Within 10 days of the Uri attack, the Indian army launched swift retribution in three places across the border regarded as launch pads of terror. The message was conveyed in unambiguous terms that India would respond to any attack in kind. Taken aback by India’s new posture, the Pakistani army initially denied there was any raid by India even as Sharif described it as “naked aggression” – only to dilute his remarks later.
 
Seen in this context, the Pulwama suicide attack is nothing but a sequel to the Pakistani army’s strategy of “bleeding India with a thousand cuts”. In the Pulwama incident, Pakistan’s Inter-Services Intelligence (ISI) raised its operation by several notches as it used Adil Ahmed Dar, a local youth, after training and indoctrinating him, to act as suicide bomber. He was provided logistical support.
 
In the process, the Pakistani army committed a grave error in misreading Modi’s resolve for peace and war. His overtures for peace at the beginning of his tenure as prime minister were clearly guided by his desire for peaceful and prosperous co-existence among SAARC countries. His engagement with the political leadership of Pakistan, however, proved to be a non-starter. Even while engaging with Sharif’s successor, Imran Khan, Modi was cautious enough not to lower his guard. He toughened his stance once he realised that Khan too was being fronted by the Pakistani army to pursue its anti-India agenda. Pakistan’s two-faced nature was clearly visible when Khan spoke peace even as his government released postal stamps ‘in honour of’ Burhan Wani, describing him as a freedom icon. Once again Modi found his hopes belied by the cloak-and-dagger policies of Pakistan’s deep state.
 
Pakistan could have learnt a lesson or two from the evolution of India-China relations, which seem to have found a matured equilibrium in the past four years. The process did begin with a wobbly start. The Chinese forces made an excursion in Ladakh, even as Modi was hosting Chinese president Xi Jinping in Ahmedabad in 2014. Discarding diplomatese that defines conversation between heads of the state, Modi confronted Xi straightaway asked if there was a dissonance between the intentions of his government and those of the army. “Why are most of our high-profile bilateral visits marred by such unpleasant events?” he is believed to have asked Xi. 
 
The visiting leader got the message, and the Ladakh matter was resolved. However, China continued with his intransigence in Arunachal Pardesh and Bhutan till it met with a delicate situation of confrontation with the Indian army at Doklam. Despite China’s threats of war and annihilation, the Indian army stood its ground for days on end. This was unusual. Earlier, India’s government tended to adopt an ostrich-like approach to China’s intrusion in border
regions.
 
The Doklam standoff clearly reset the terms of engagement between the two neighbours.
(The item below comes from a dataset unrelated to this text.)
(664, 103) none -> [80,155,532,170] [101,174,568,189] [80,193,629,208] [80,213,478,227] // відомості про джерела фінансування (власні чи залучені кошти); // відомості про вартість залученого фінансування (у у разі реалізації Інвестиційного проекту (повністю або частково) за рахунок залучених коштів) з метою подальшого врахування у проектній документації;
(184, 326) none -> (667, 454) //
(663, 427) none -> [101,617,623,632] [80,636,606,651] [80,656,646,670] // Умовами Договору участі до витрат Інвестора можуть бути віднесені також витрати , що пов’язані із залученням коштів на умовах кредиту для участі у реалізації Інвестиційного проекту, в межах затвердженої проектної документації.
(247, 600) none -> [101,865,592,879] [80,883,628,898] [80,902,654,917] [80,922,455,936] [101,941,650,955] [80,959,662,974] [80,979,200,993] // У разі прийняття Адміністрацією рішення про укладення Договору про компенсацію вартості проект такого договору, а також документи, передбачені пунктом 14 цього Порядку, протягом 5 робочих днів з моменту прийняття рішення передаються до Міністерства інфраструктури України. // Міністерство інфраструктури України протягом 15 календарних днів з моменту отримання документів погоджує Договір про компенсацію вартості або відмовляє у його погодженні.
China then became adequately sensitised to India’s concerns on repeated incursions.
 
Unlike China, which has more at stake in fostering peace than uncertainty in the region, Pakistan is showing no signs of giving up its hostilities. In his own experience, since he took the charge as prime minister, Modi realised that he had been dealing with an enemy not ready to mend his ways. 
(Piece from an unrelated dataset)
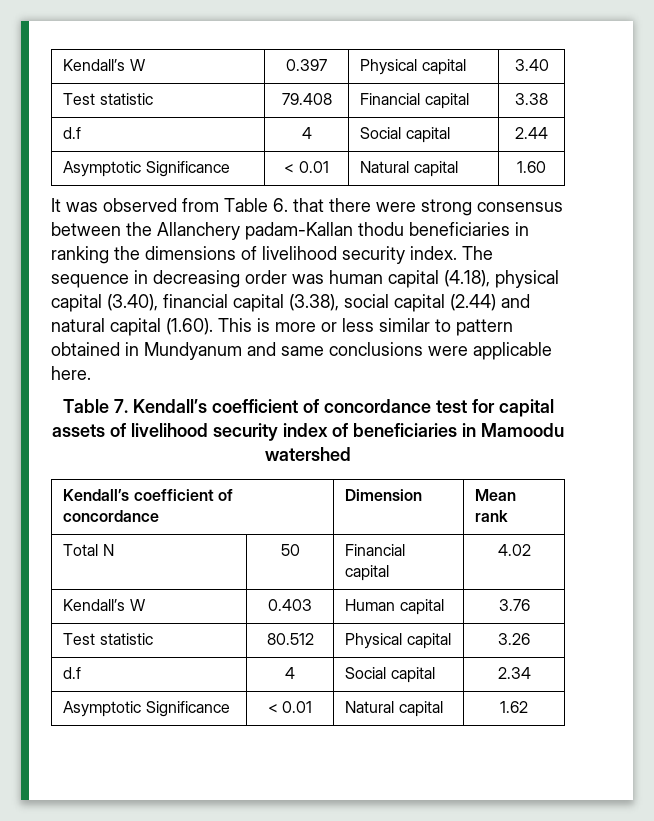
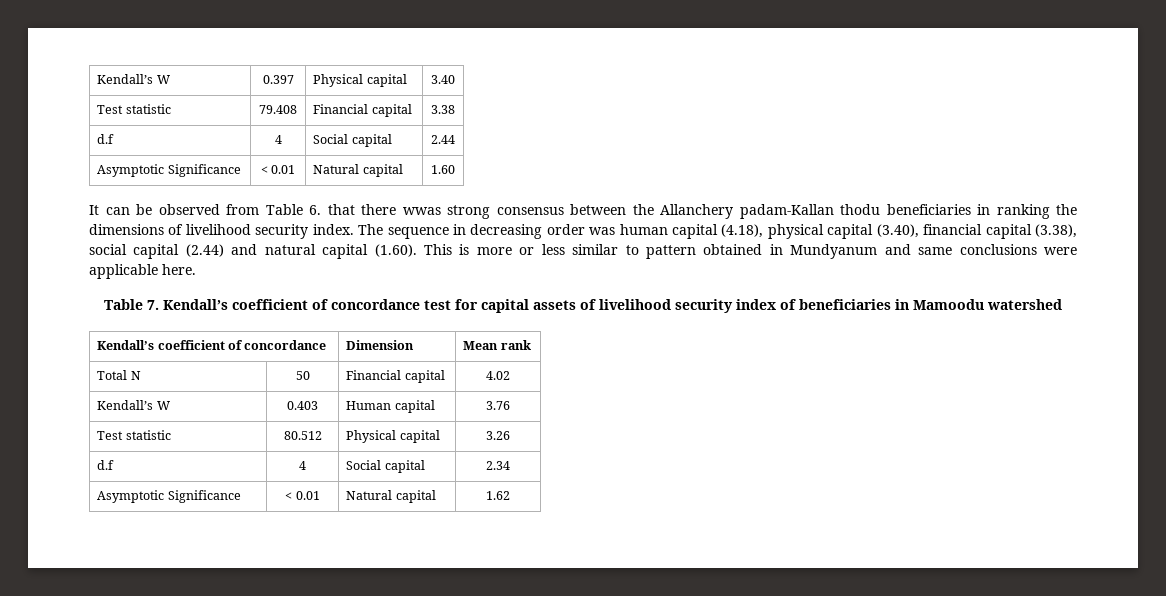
[66,202,98,212] was -> [105,204,152,215] can be
[376,202,416,212] were -> [402,207,441,215] wwas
Given his deep commitment to the nation which he worships as Ma Bharati, or Mother India, as part of his political training since childhood, he would certainly not let this malevolent menace go unchallenged. Unlike some of his predecessors whose pacifism was guided by their desire to get a ‘politically correct’ assessment in history, Modi does not seem to entertain any such delusions. He first preferred a pragmatic and nuanced approach. Yet, when push came to shove, he did not hesitate in embracing conflict – and, message delivered, de-escalating at the first opportunity. 
 
Pakistan will be making a mistake to treat Modi the way it treated his predecessors, who were conventional leaders. Modi defies such description.